労災保険を使うメリットとして、特別支給金が損害額から差し引かれないことは説明しました(→こちら)。

さらに、労災保険では、労働者側に過失があっても、減額されないというメリットがあります。
規定上は、労働者に重過失があった場合には、30%の支給制限があるとされているのですが、そこは労働者保護を目的とする労災保険ですから、実際に支給制限をされることは少ないとされています。

ここで、労災保険に過失相殺がないとしても、そもそも労災保険では慰謝料が支払われないから、結果は変わらないのではないかという疑問を持たれたとしたら鋭いです。
労災保険では、過失による支給制限がないのに加え、加害者側(損保会社)への請求について、費目間流用が禁止されているので、メリットになるのです。

具体例で考えてみます。

損害が、治療費100万円+休業損害80万円+慰謝料60万円=240万円で、被害者の過失割合3割とします。
そうすると、労災保険を使わなければ、240万円×70%=168万円の損害賠償を受けられるのですが、実際には、治療費100万円が先に支払われているので、被害者には68万円しか支払われません。

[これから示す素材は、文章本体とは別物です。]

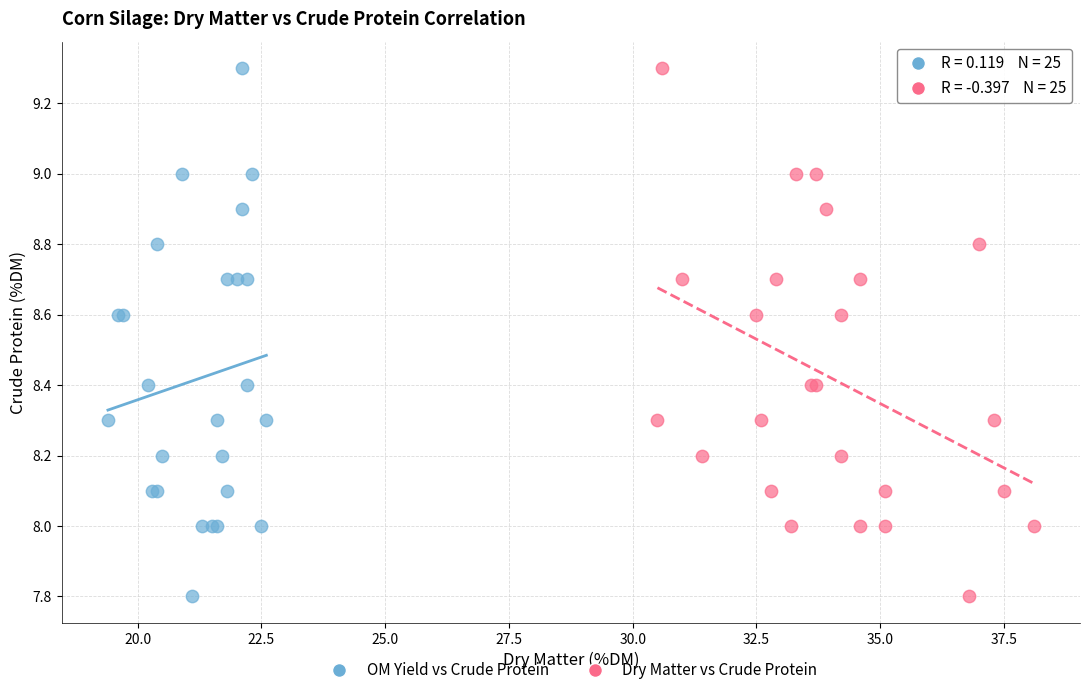

What are all the series names shown in the legend?

OM Yield vs Crude Protein, Dry Matter vs Crude Protein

これに対し、労災保険を使えば、まず、治療費100万円のうち70%=70万円は、労災保険が加害者側(損保会社)から回収しますが、足りない30%=30万円は、他の費目から回収することができないので、労災保険が被らなければなりません。
その上で、被害者は、休業損害80万円の70%=56万円と慰謝料60万円の70%=42万円の合計98万円の支払を受けることができます(休業損害のうち60%=48万円は労災保険の休業補償給付として支給を受けます。)。
さらに、特別支給金として80万円の20%=16万円の支給も受けられます。
合計114万円を得られるわけで、労災保険を使わなかった場合の68万円とは大きな違いが出ます。